### ACTION ITEM
Copy out all of the rows below word for word, keeping every line and blank line in its original order.

### MATERIAL TO PROCESS
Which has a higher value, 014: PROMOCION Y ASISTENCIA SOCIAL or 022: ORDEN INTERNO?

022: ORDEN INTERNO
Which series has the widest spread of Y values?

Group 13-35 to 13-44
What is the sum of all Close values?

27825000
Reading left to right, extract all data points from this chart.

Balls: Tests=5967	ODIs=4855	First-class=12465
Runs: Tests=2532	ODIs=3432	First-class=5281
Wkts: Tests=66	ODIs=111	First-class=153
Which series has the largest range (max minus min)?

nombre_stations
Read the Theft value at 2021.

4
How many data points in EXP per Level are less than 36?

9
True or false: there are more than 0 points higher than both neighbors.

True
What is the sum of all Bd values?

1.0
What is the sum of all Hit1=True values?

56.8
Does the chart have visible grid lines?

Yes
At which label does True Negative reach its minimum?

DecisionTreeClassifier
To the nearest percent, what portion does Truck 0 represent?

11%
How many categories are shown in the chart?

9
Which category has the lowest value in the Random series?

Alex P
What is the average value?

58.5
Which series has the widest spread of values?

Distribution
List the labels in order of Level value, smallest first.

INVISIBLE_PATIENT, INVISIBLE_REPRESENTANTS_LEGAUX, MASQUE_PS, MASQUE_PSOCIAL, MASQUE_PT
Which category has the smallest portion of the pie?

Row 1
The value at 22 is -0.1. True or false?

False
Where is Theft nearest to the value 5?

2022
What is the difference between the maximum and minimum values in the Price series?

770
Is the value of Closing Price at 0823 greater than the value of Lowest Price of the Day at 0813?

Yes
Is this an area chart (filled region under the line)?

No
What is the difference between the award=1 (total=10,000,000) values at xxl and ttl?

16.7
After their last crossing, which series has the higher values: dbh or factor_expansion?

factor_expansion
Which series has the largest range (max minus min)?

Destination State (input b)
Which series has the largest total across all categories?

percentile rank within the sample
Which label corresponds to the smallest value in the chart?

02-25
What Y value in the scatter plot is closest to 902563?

### ANSWER TO THE PROBLEM
Which has a higher value, 014: PROMOCION Y ASISTENCIA SOCIAL or 022: ORDEN INTERNO?

022: ORDEN INTERNO
Which series has the widest spread of Y values?

Group 13-35 to 13-44
What is the sum of all Close values?

27825000
Reading left to right, extract all data points from this chart.

Balls: Tests=5967	ODIs=4855	First-class=12465
Runs: Tests=2532	ODIs=3432	First-class=5281
Wkts: Tests=66	ODIs=111	First-class=153
Which series has the largest range (max minus min)?

nombre_stations
Read the Theft value at 2021.

4
How many data points in EXP per Level are less than 36?

9
True or false: there are more than 0 points higher than both neighbors.

True
What is the sum of all Bd values?

1.0
What is the sum of all Hit1=True values?

56.8
Does the chart have visible grid lines?

Yes
At which label does True Negative reach its minimum?

DecisionTreeClassifier
To the nearest percent, what portion does Truck 0 represent?

11%
How many categories are shown in the chart?

9
Which category has the lowest value in the Random series?

Alex P
What is the average value?

58.5
Which series has the widest spread of values?

Distribution
List the labels in order of Level value, smallest first.

INVISIBLE_PATIENT, INVISIBLE_REPRESENTANTS_LEGAUX, MASQUE_PS, MASQUE_PSOCIAL, MASQUE_PT
Which category has the smallest portion of the pie?

Row 1
The value at 22 is -0.1. True or false?

False
Where is Theft nearest to the value 5?

2022
What is the difference between the maximum and minimum values in the Price series?

770
Is the value of Closing Price at 0823 greater than the value of Lowest Price of the Day at 0813?

Yes
Is this an area chart (filled region under the line)?

No
What is the difference between the award=1 (total=10,000,000) values at xxl and ttl?

16.7
After their last crossing, which series has the higher values: dbh or factor_expansion?

factor_expansion
Which series has the largest range (max minus min)?

Destination State (input b)
Which series has the largest total across all categories?

percentile rank within the sample
Which label corresponds to the smallest value in the chart?

02-25
What Y value in the scatter plot is closest to 902563?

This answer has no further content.